┌─ TEKST ŹRÓDŁOWY

Jak wynika z badania przeprowadzonego w lipcu br. przez pracownię Pollster na zlecenie WIB, podczas pierwszego okresu pandemii Polacy w formie elektronicznej najczęściej korzystali z bankowości i możliwości załatwienia spraw urzędowych (79%), zakupów odzieży (32%) oraz porad i konsultacji medycznych (26%). Dobre doświadczenia z czasu lockdownu przełożyły się na stałe zainteresowanie zdalnymi formami usług również dzisiaj, co w przypadku bankowości deklaruje 81% Polaków, a zakupów odzieży 36%. Rzadziej niż w okresie marzec-maj br., badani są skłonni do korzystania z internetu w celu zasięgnięcia porad medycznych (spadek do 19%) i zajęć edukacyjnych (spadek z 16% do 9%).

Polacy są gotowi płacić więcej za usługi bankowe

Duża aktywność Polaków w kanałach zdalnych bankowości jak konta internetowe czy aplikacje mobilne to także efekt rosnącej pozycji banków w oczach opinii publicznej jako liderów cyberbezpieczeństwa. Twierdzi tak aż 61% badanych – co w stosunku do pomiaru z 2019 r. oznacza wzrost o 2 p. p. W drugiej kolejności Polacy wskazali wojsko i policję, choć tu akurat zanotowano istotny spadek w stosunku do roku ubiegłego z 40% do 35%. Na dalszych miejscach znajdują się firmy technologiczne (28%), instytucje rządowe (27%) i branża telekomunikacyjna (16%).

Poczucie bezpieczeństwa w korzystaniu z bankowości elektronicznej deklaruje aż 87% ankietowanych i wciąż to banki (78%) oraz organizacje płatnicze (31%) postrzega się jako podmioty najbardziej zobowiązane do zapewnienia bezpieczeństwa w tym obszarze. Co ciekawe, aż 65% badanych na zlecenie WIB dopuszcza możliwość ponoszenia dodatkowych opłat bankowych podnoszących poziom bezpieczeństwa konta elektronicznego. Najwięcej bo 45% deklaruje taką gotowość w kwocie kilku złotych miesięcznie. Znacznie mniej (13%) zgodziłoby się na kilkunastozłotowe koszty w skali miesiąca, a jedynie dla 7% „bezpieczeństwo nie ma ceny”.

Jak to jest z tym bezpieczeństwem?

└─
┌─ PRZEKAZANE REKORDY

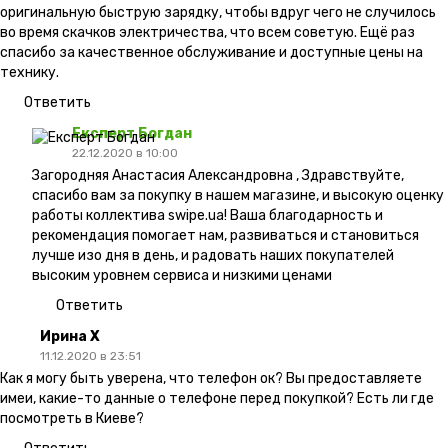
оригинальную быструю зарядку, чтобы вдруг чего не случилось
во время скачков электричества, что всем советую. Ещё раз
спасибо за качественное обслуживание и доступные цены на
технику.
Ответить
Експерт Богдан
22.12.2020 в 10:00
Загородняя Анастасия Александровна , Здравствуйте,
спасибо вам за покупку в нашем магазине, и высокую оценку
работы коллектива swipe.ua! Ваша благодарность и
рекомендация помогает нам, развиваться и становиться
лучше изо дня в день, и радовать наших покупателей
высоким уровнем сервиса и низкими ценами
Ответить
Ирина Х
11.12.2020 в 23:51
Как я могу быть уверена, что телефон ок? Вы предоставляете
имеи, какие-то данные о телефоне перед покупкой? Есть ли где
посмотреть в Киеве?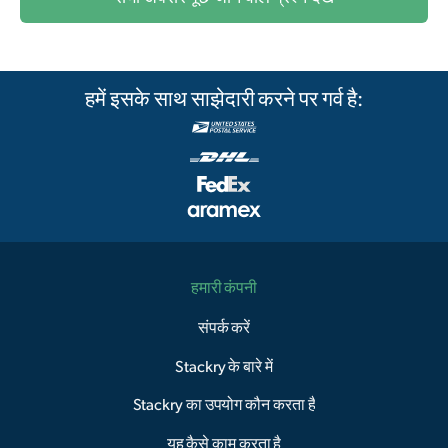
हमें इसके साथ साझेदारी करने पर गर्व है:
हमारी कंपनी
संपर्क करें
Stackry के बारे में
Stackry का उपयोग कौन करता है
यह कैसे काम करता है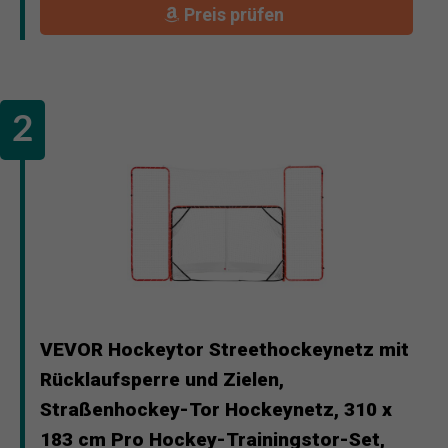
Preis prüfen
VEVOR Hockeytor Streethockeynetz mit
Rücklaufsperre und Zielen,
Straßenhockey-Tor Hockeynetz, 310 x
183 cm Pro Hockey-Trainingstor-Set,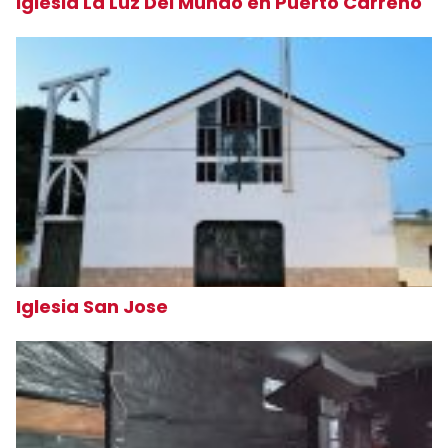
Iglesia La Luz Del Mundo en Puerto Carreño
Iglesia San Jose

└─

PYTANIA:
a) Jaki odsetek badanych postrzega banki jako liderów cyberbezpieczeństwa według tekstu o bankowości elektronicznej?
b) Zwróć dokładnie fragment tekstu o bankowości elektronicznej, zaczynając od słów „Duża aktywność Polaków” i kończąc na słowach „branża telekomunikacyjna (16%).” włącznie.

LISTA ROZWIĄZAŃ:
a) 61% badanych.

b)
Duża aktywność Polaków w kanałach zdalnych bankowości jak konta internetowe czy aplikacje mobilne to także efekt rosnącej pozycji banków w oczach opinii publicznej jako liderów cyberbezpieczeństwa. Twierdzi tak aż 61% badanych – co w stosunku do pomiaru z 2019 r. oznacza wzrost o 2 p. p. W drugiej kolejności Polacy wskazali wojsko i policję, choć tu akurat zanotowano istotny spadek w stosunku do roku ubiegłego z 40% do 35%. Na dalszych miejscach znajdują się firmy technologiczne (28%), instytucje rządowe (27%) i branża telekomunikacyjna (16%).